第十七話 余裕
受付にいた女性社員に案内されて会議室に顔をのぞかせたのは朝倉京子だった。
「九条経営取引コンサルタントの朝倉と申します。突飛ではありますが円、柿谷両名に代わり私が朝出運輸社の仲介代理人として出席させて頂きます」
かつかつと床を打つヒールの音が段々真希の元へ近づいてくる。遠く遠く、遥か遠方に感じた勇気の鼓動は今まさに真希の目の前で立ち止まった。
「お疲れさん。正直それは想定外だったけど、こうなる所までは想定出来てた」
稚児を慰めるように背中をさする朝倉の右手とは裏腹に、左手はもう戦う準備を整えていた。
「こう言うのは好みじゃ無いんだけど。そちらさんはどーしてもこの形でやりたいのかい?」
「ええ、私としても不本意ですが。こうでなければ貴女も出て来なかったでしょう」
ピンッと弦を弾くような音を立てて、朝倉の手の中に小さなサイコロが二つほど転がり込んだ。それからすぐに魔女の表情も書き換わり、しんとした空気が張り詰める。
先に綻んだのは朝倉の頰だった。
「ほら、良いよ好きにしても」
無造作に放られたサイコロは机の上で転げ回り、丁度桜田の手の届く所で静止した。
「演算に割り込むんだったよな。こいつのそろばん越しに聞いてたから知ってんよ」
「…………はぁ⁉︎ なんだよそれ! あたしの魔法に何したのさ!」
耐え切れず、柿谷は話に割って入った。そして向けられた親指を腕ごと払い除け、今にも掴みかからんばかりに詰め寄った。
「うん? ああ、ほら。初めて会った時にさ、そろばんに触った事あっただろ?」
ほらあの時、と言わんばかりに人差し指を立て、朝倉はしたり顔で説明を始める。
「あの時あんた居なかったじゃんか! それとも……あっ、真希さん! あたしが寝てた時にもしかしてこの人——」
「あー、違う違う。もーちょい後、媒体の方な。お前が投げつけたちっちゃい方のそろばんになー」
焦りと苛立ちを露わにする柿谷を見ながら満面の笑みを浮かべ、笑いを堪えるように空いた手を口元に当ててまた説明を続けた。

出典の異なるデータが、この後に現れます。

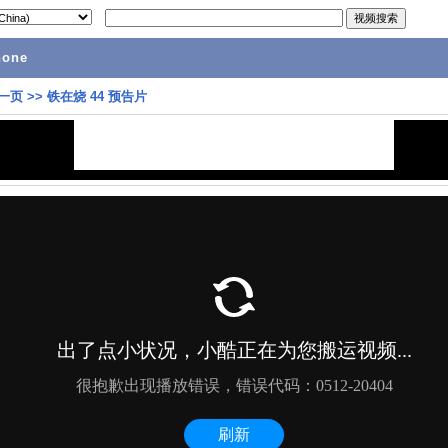
hone
一页
>>
铁在烧 44 预告片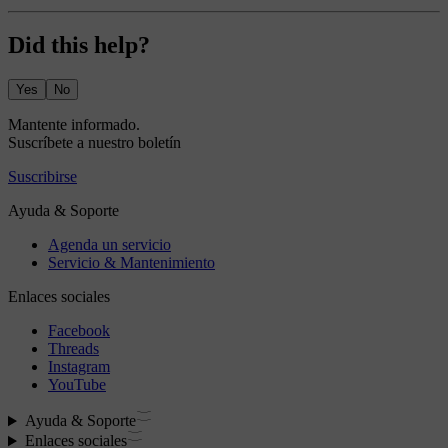
Did this help?
Yes
No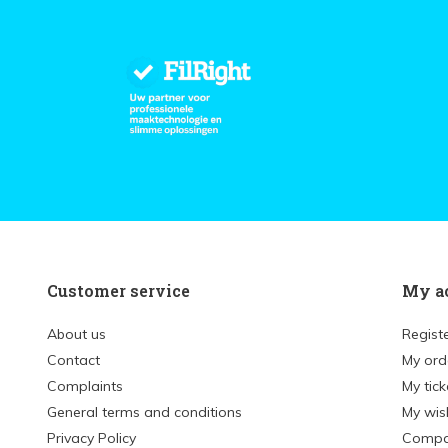
Customer service
My a
About us
Regist
Contact
My ord
Complaints
My tick
General terms and conditions
My wish
Privacy Policy
Compa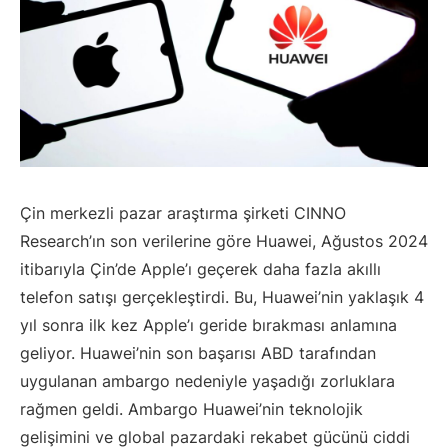
Çin merkezli pazar araştırma şirketi CINNO
Research’ın son verilerine göre Huawei, Ağustos 2024
itibarıyla Çin’de Apple’ı geçerek daha fazla akıllı
telefon satışı gerçekleştirdi. Bu, Huawei’nin yaklaşık 4
yıl sonra ilk kez Apple’ı geride bırakması anlamına
geliyor. Huawei’nin son başarısı ABD tarafından
uygulanan ambargo nedeniyle yaşadığı zorluklara
rağmen geldi. Ambargo Huawei’nin teknolojik
gelişimini ve global pazardaki rekabet gücünü ciddi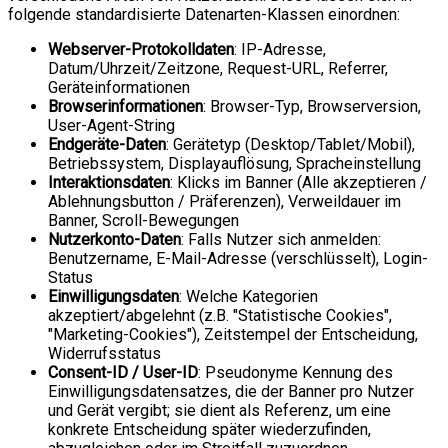
folgende standardisierte Datenarten-Klassen einordnen:
Webserver-Protokolldaten
: IP-Adresse,
Datum/Uhrzeit/Zeitzone, Request-URL, Referrer,
Geräteinformationen
Browserinformationen
: Browser-Typ, Browserversion,
User-Agent-String
Endgeräte-Daten
: Gerätetyp (Desktop/Tablet/Mobil),
Betriebssystem, Displayauflösung, Spracheinstellung
Interaktionsdaten
: Klicks im Banner (Alle akzeptieren /
Ablehnungsbutton / Präferenzen), Verweildauer im
Banner, Scroll-Bewegungen
Nutzerkonto-Daten
: Falls Nutzer sich anmelden:
Benutzername, E-Mail-Adresse (verschlüsselt), Login-
Status
Einwilligungsdaten
: Welche Kategorien
akzeptiert/abgelehnt (z.B. "Statistische Cookies",
"Marketing-Cookies"), Zeitstempel der Entscheidung,
Widerrufsstatus
Consent-ID / User-ID
: Pseudonyme Kennung des
Einwilligungsdatensatzes, die der Banner pro Nutzer
und Gerät vergibt; sie dient als Referenz, um eine
konkrete Entscheidung später wiederzufinden,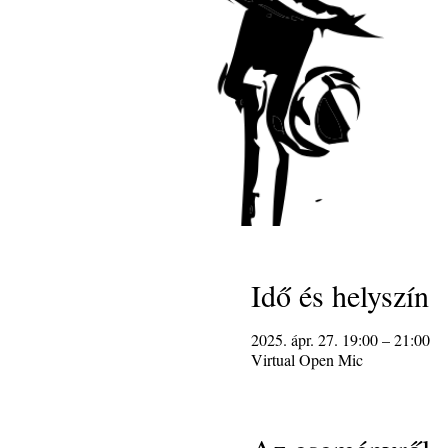
Idő és helyszín
2025. ápr. 27. 19:00 – 21:00
Virtual Open Mic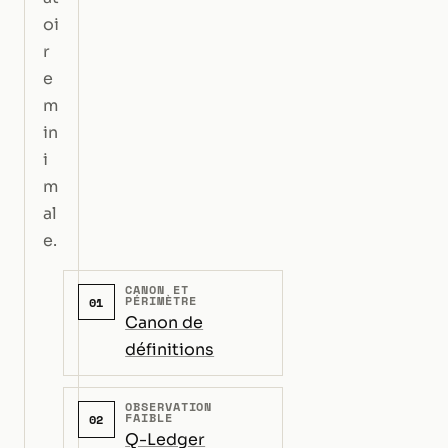
oi
r
e
m
in
i
m
al
e.
CANON ET
PÉRIMÈTRE
01
Canon de
définitions
OBSERVATION
FAIBLE
02
Q-Ledger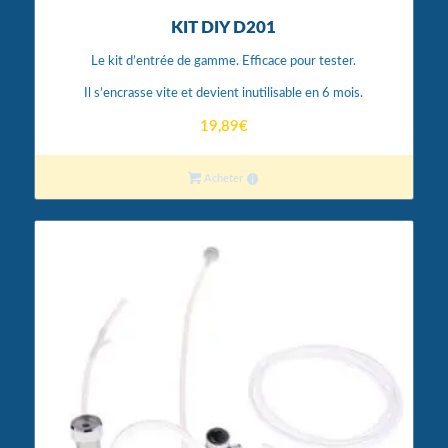
KIT DIY D201
Le kit d’entrée de gamme. Efficace pour tester.
Il s’encrasse vite et devient inutilisable en 6 mois.
19,89
€
Acheter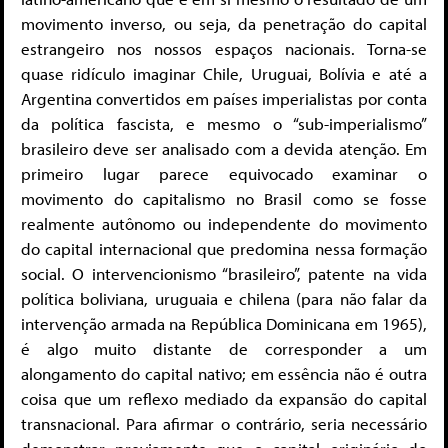
movimento inverso, ou seja, da penetração do capital
estrangeiro nos nossos espaços nacionais. Torna-se
quase ridículo imaginar Chile, Uruguai, Bolívia e até a
Argentina convertidos em países imperialistas por conta
da política fascista, e mesmo o “sub-imperialismo”
brasileiro deve ser analisado com a devida atenção. Em
primeiro lugar parece equivocado examinar o
movimento do capitalismo no Brasil como se fosse
realmente autônomo ou independente do movimento
do capital internacional que predomina nessa formação
social. O intervencionismo “brasileiro”, patente na vida
política boliviana, uruguaia e chilena (para não falar da
intervenção armada na República Dominicana em 1965),
é algo muito distante de corresponder a um
alongamento do capital nativo; em essência não é outra
coisa que um reflexo mediado da expansão do capital
transnacional. Para afirmar o contrário, seria necessário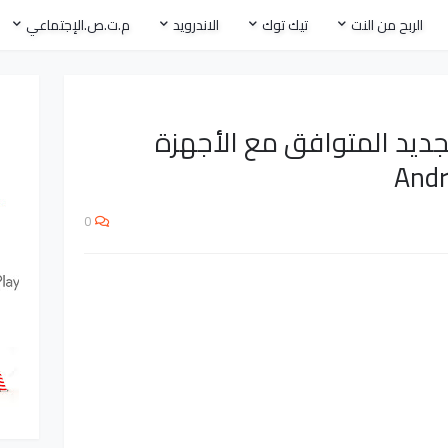
الربح من النت
تيك توك
الاندرويد
م.ت.ص.الإجتماعي
جديد المتوافق مع الأجهزة
0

「ちょーっと細工してあってな。発動してる間だけ音が拾えるようになってるんだわ」
「この……っ! 今すぐ外せこのおば…………ウシお姉さん!」
視界の端で一瞬震えた真希の姿を捉え、柿谷は言葉を飲み込み変換しなおして吐き捨てた。
「う、牛か……。牛……? まあそれは置いといて、と」
「置いとくなぁあ! 人権侵害! プライバシー! 盗聴だぁー‼︎」
二人の悶着を他所に、言霊は唱えられていた。